Directions for this task: Nothing but the lines from the start of the data through the line with "detection limit |" should appear in the answer, each retyped exactly, and pictures should not.

Information shown below:

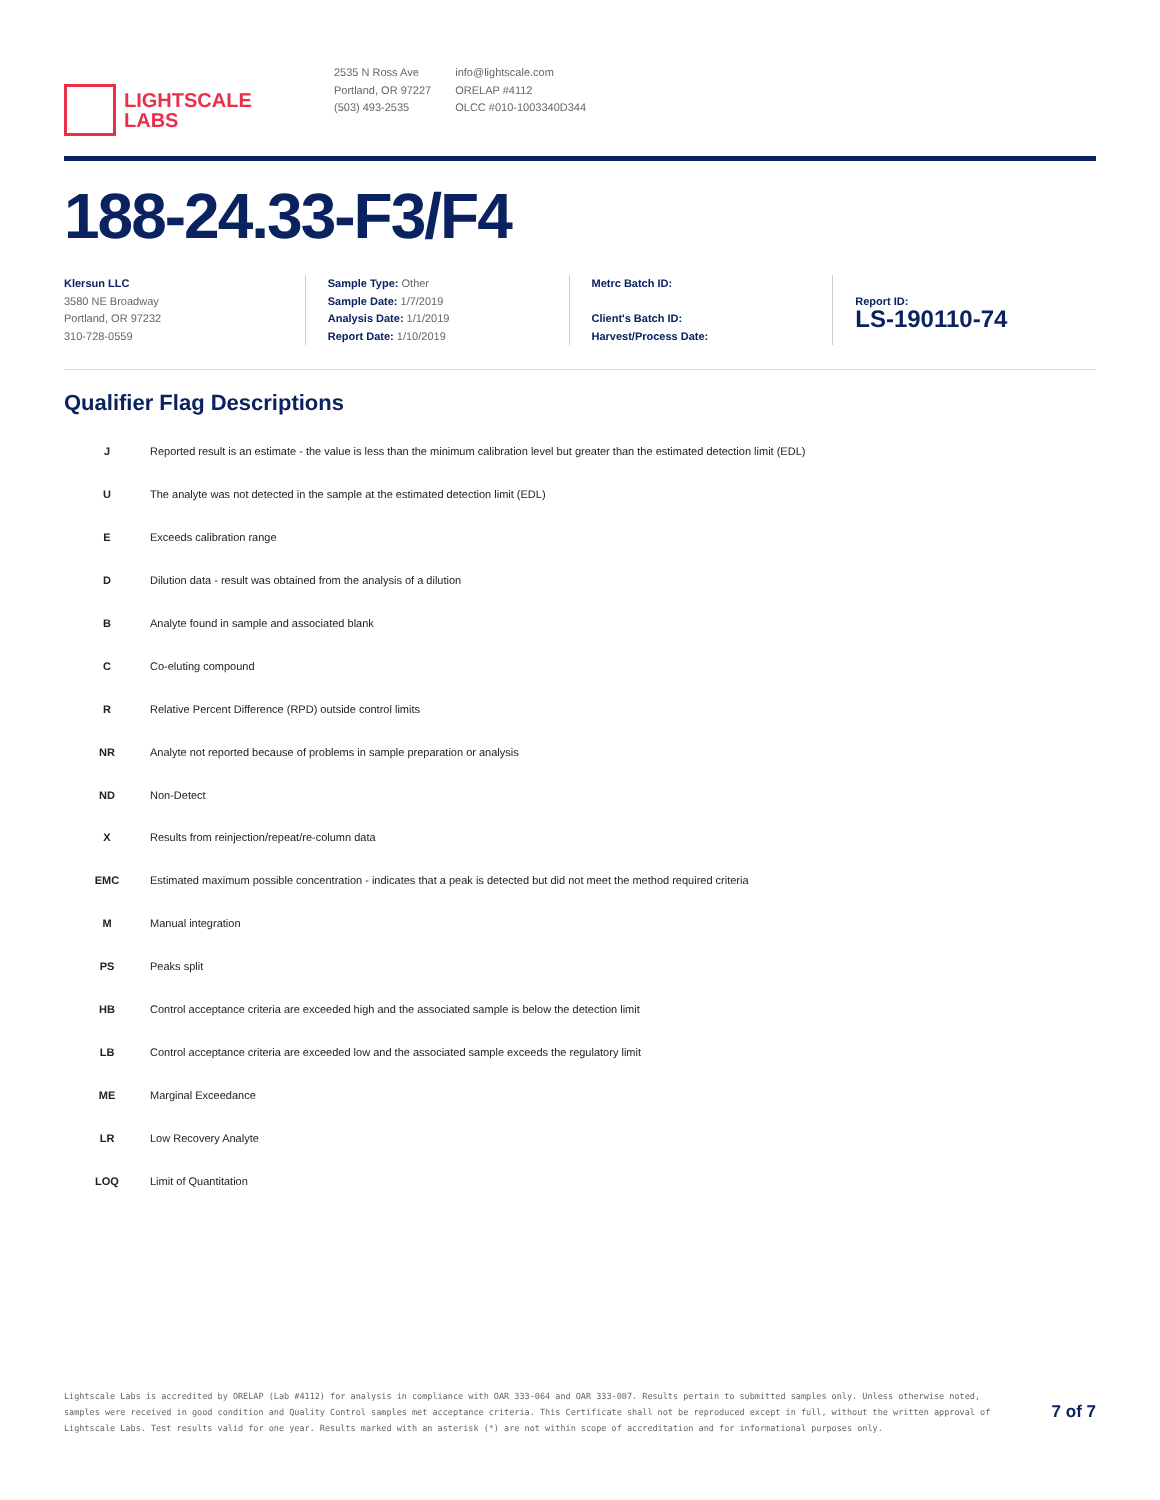LIGHTSCALE
LABS
2535 N Ross Ave
Portland, OR 97227
(503) 493-2535
info@lightscale.com
ORELAP #4112
OLCC #010-1003340D344
188-24.33-F3/F4
Klersun LLC
3580 NE Broadway
Portland, OR 97232
310-728-0559
Sample Type: Other
Sample Date: 1/7/2019
Analysis Date: 1/1/2019
Report Date: 1/10/2019
Metrc Batch ID:
Client's Batch ID:
Harvest/Process Date:
Report ID:
LS-190110-74
Qualifier Flag Descriptions
| J | Reported result is an estimate - the value is less than the minimum calibration level but greater than the estimated detection limit (EDL) |
| U | The analyte was not detected in the sample at the estimated detection limit (EDL) |
| E | Exceeds calibration range |
| D | Dilution data - result was obtained from the analysis of a dilution |
| B | Analyte found in sample and associated blank |
| C | Co-eluting compound |
| R | Relative Percent Difference (RPD) outside control limits |
| NR | Analyte not reported because of problems in sample preparation or analysis |
| ND | Non-Detect |
| X | Results from reinjection/repeat/re-column data |
| EMC | Estimated maximum possible concentration - indicates that a peak is detected but did not meet the method required criteria |
| M | Manual integration |
| PS | Peaks split |
| HB | Control acceptance criteria are exceeded high and the associated sample is below the detection limit |
| LB | Control acceptance criteria are exceeded low and the associated sample exceeds the regulatory limit |
| ME | Marginal Exceedance |
| LR | Low Recovery Analyte |
| LOQ | Limit of Quantitation |
Lightscale Labs is accredited by ORELAP (Lab #4112) for analysis in compliance with OAR 333-064 and OAR 333-007. Results pertain to submitted samples only. Unless otherwise noted, samples were received in good condition and Quality Control samples met acceptance criteria. This Certificate shall not be reproduced except in full, without the written approval of Lightscale Labs. Test results valid for one year. Results marked with an asterisk (*) are not within scope of accreditation and for informational purposes only.
7 of 7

End of Information shown.

Finished exercise:
LIGHTSCALE
LABS
2535 N Ross Ave
Portland, OR 97227
(503) 493-2535
info@lightscale.com
ORELAP #4112
OLCC #010-1003340D344
188-24.33-F3/F4
Klersun LLC
3580 NE Broadway
Portland, OR 97232
310-728-0559
Sample Type: Other
Sample Date: 1/7/2019
Analysis Date: 1/1/2019
Report Date: 1/10/2019
Metrc Batch ID:
Client's Batch ID:
Harvest/Process Date:
Report ID:
LS-190110-74
Qualifier Flag Descriptions
| J | Reported result is an estimate - the value is less than the minimum calibration level but greater than the estimated detection limit (EDL) |
| U | The analyte was not detected in the sample at the estimated detection limit (EDL) |
| E | Exceeds calibration range |
| D | Dilution data - result was obtained from the analysis of a dilution |
| B | Analyte found in sample and associated blank |
| C | Co-eluting compound |
| R | Relative Percent Difference (RPD) outside control limits |
| NR | Analyte not reported because of problems in sample preparation or analysis |
| ND | Non-Detect |
| X | Results from reinjection/repeat/re-column data |
| EMC | Estimated maximum possible concentration - indicates that a peak is detected but did not meet the method required criteria |
| M | Manual integration |
| PS | Peaks split |
| HB | Control acceptance criteria are exceeded high and the associated sample is below the detection limit |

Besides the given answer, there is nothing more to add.